Undoubtedly the Holy Grail for 3-D printing would be bioprinting using the patient’s own cells. Investigators at Cornell University, led by Jonathan Butcher, have already used 3-D bioprinting technology to create 3-D heart valves from living tissue. In interviews, Butcher has said, the approach allows them to make patient-specific tissue models to learn about disease pathogenesis and screen drug efficacy, and tailor living tissue replacements directly to patient’s individual geometry.

Ultimately the hope is that printers would be able to produce blood vessels for graft during heart bypass surgery and even entire hearts for transplant. But first multiple obstacles need to be overcome including the ability to replicate highly vascularised and innervated functional tissue.

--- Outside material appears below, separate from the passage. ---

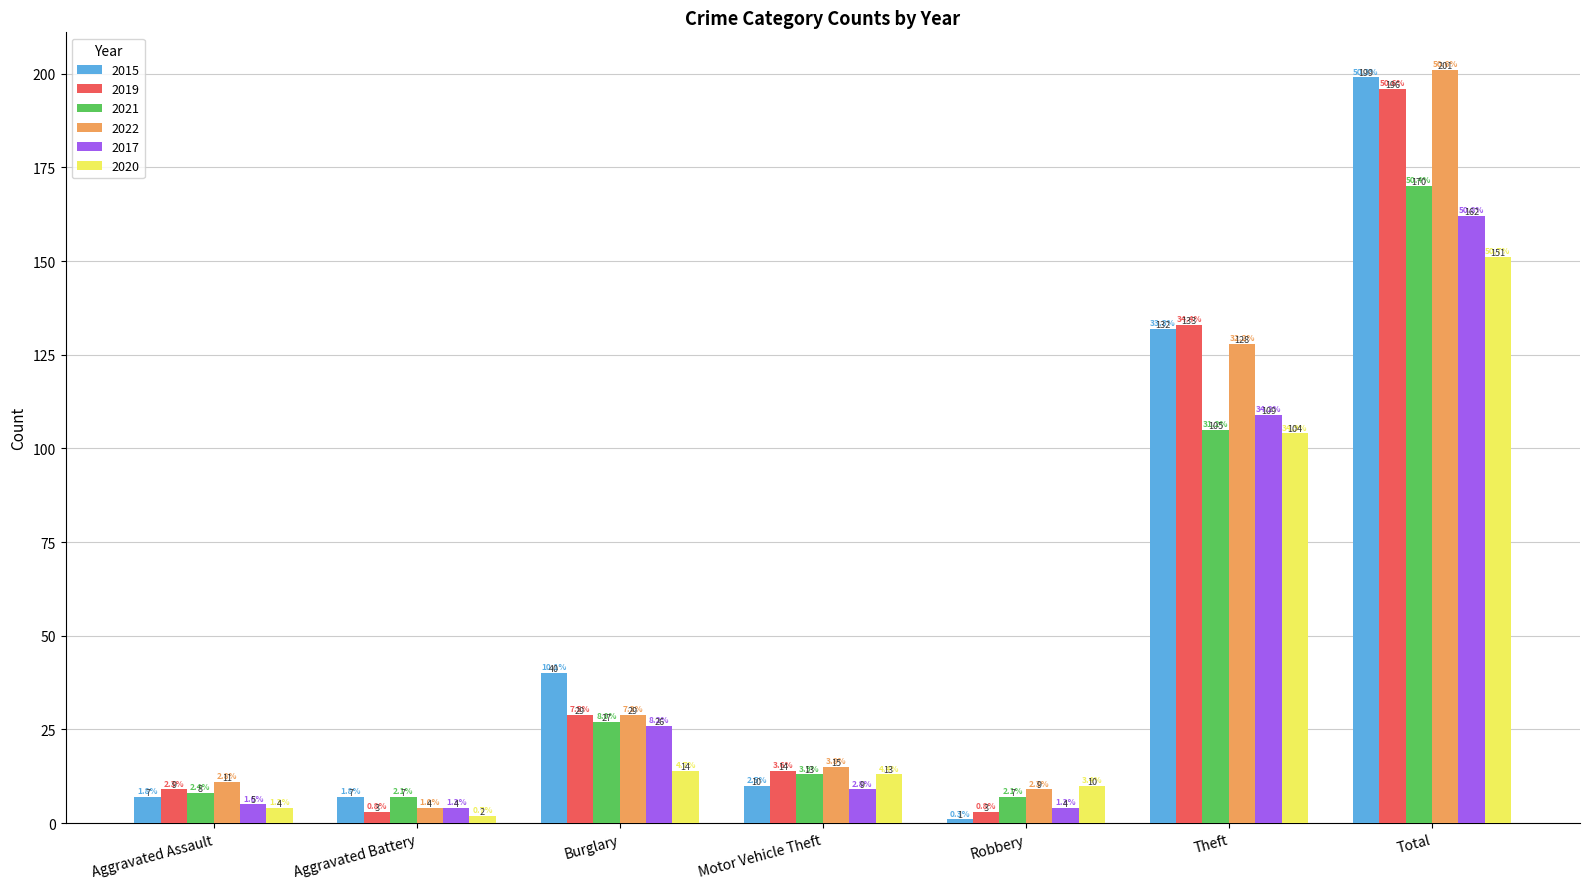

At which label does 2019 first exceed 14?

Burglary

In September the Musica project, a partnership between Materialise and academic institutions including Politechnico di Milano and Imperial College, London, was awarded an EU grant for €3.8 million to develop 3-D bioprinting scaffolds. “We eventually hope to print scaffold structures resembling patient specific anatomies that can be injected with the patient’s own cells. Afterwards the scaffold would be reabsorbed,” explains Verschueren.

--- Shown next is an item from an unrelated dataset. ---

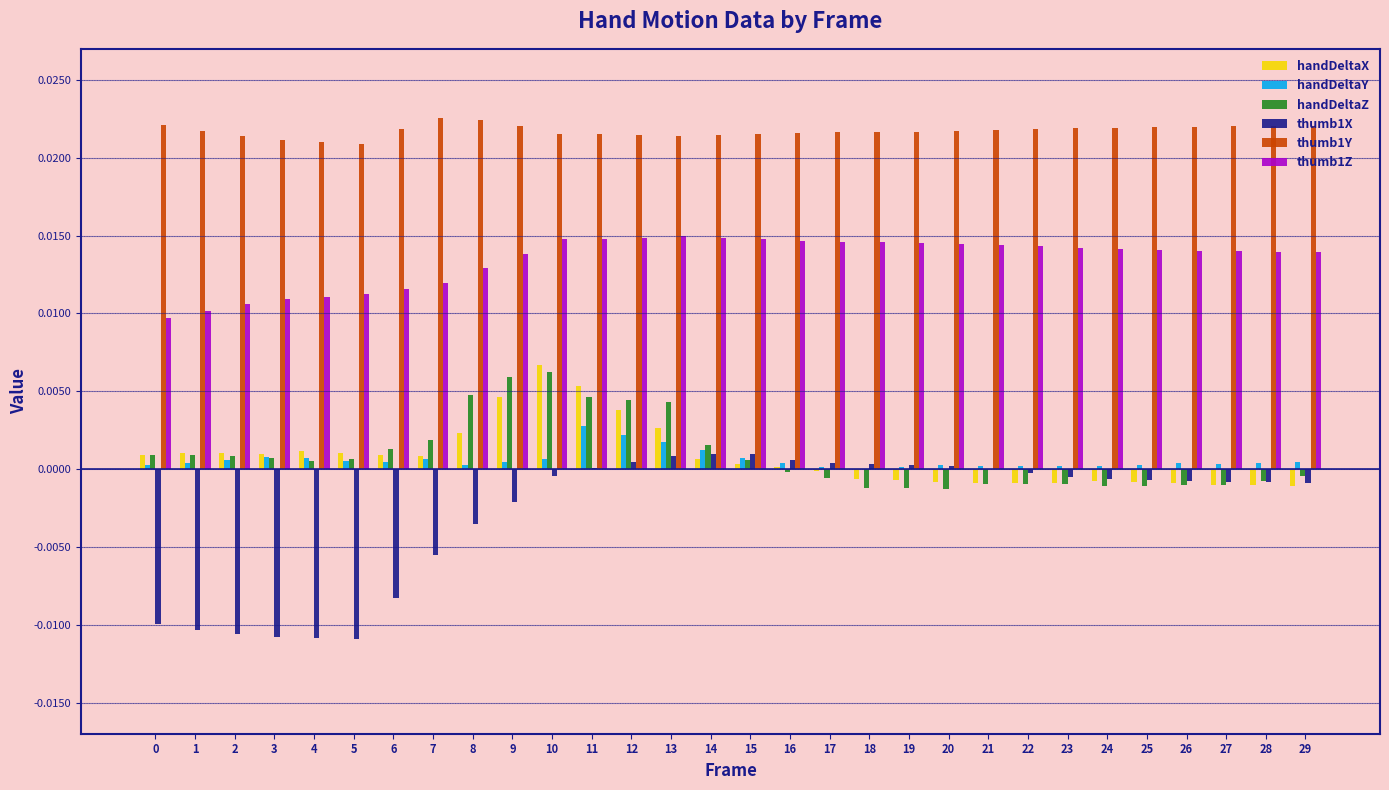

The value of handDeltaX at 28 is -0.0. True or false?

True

3-D models in clinical practice

In their clinical practice Gerald Greil and Tarique Hussain, two paediatric cardiologists running the Congenital Cardiac MRI Imaging Service at St Thomas’ Hospital and King’s College, London, have printed seven 3-D models of complex cardiac morphology to assist cardiac congenital surgeons with preoperative planning.

“Surgeons are finding nothing beats the one to one representation of holding a 3-D model in their hands. It stands to reason that having the opportunity to plan out strategies first prior to surgery leads to better outcomes,” explains Greil.

Surgeons use 3-D models to decide upfront whether procedures are feasible, something that in the past they were not able to appreciate until they opened the patient up. Recently, 3-D models revealed that surgery was practical for a patient with an atrioventricular septal defect (AVSD) with a double outlet right ventricle and an aorta remote from the AVSD; but not for a patient with congenital transposition requiring routing of the VSD to the aorta.

The process requires the whole heart to be imaged with MRI and captured during the still period – either the mid-diastolic period (used for ventricular septal defects) or the end systolic rest period (used for right ventricular outflow tract intervention).

Image acquisition, performed for young children under general anaesthesia, takes around seven minutes. In the next step, the image processing operator undertakes post-processing in which the blood pool is considered as a ‘virtual cast’ to make the 3-D model. “The quality control stage where we ensure the structures we’re interested in are properly represented is critical,” said Hussain, adding it usually takes around two hours for imagers to review the ’virtual’ models. “Even the smallest error would mislead the surgeon.”

To speed up production Greil and Hussain will install a 3-D printer in the department. Printing of the 3-D models, using acrylonitrile butadiene styrene (ABS) plastic, takes around 20 hours. “Practically we will set the machine to print over night,” says Hussain.